## SOURCE EXTRACT:
━━━━

= Wilhelmina Woyka =

British temperance activist (fl. 1849 – 1890)

Wilhelmina Woyka (née Elvin, fl. 1849 – 1890) was a British temperance activist.

She was born Wilhemina Johanna Henrietta Elvin, the daughter of Dr John Elvin, who was sent as a medical missionary to the Jews of Hamburg by the Scottish Free Church. In 1849 she became engaged to Johann Woyka, a Hungarian Baptist missionary who had fled to Hamburg during the Hungarian Revolution. They were married in 1850 and returned to Scotland that year with Wilhelmina’s parents. In Glasgow, Johann (anglicised to John) became a Baptist minister and timber exporter, and Wilhelmina became active in the Glaswegian temperance community.

━━━━

## DATA RECORDS:
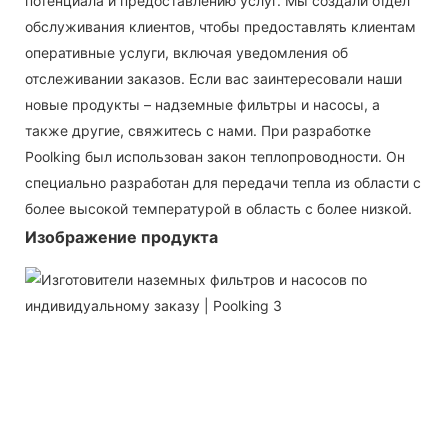
потенциала и предоставлению услуг. Мы создали отдел
обслуживания клиентов, чтобы предоставлять клиентам
оперативные услуги, включая уведомления об
отслеживании заказов. Если вас заинтересовали наши
новые продукты – надземные фильтры и насосы, а
также другие, свяжитесь с нами. При разработке
Poolking был использован закон теплопроводности. Он
специально разработан для передачи тепла из области с
более высокой температурой в область с более низкой.
Изображение продукта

━━━━

## EXERCISE SET:
1. Answer these questions from the Wilhelmina Woyka biography:
(a) Which church sent Dr John Elvin to Hamburg?
(b) In what year did Wilhelmina and Johann Woyka marry?
(c) What two occupations did Johann take up in Glasgow?
2. Please list every year that the Wilhelmina Woyka biography mentions.

## TASK-BY-TASK OUTPUTS:
1.
(a) The Scottish Free Church.
(b) 1850.
(c) Baptist minister and timber exporter.

2. 1849, 1850, 1890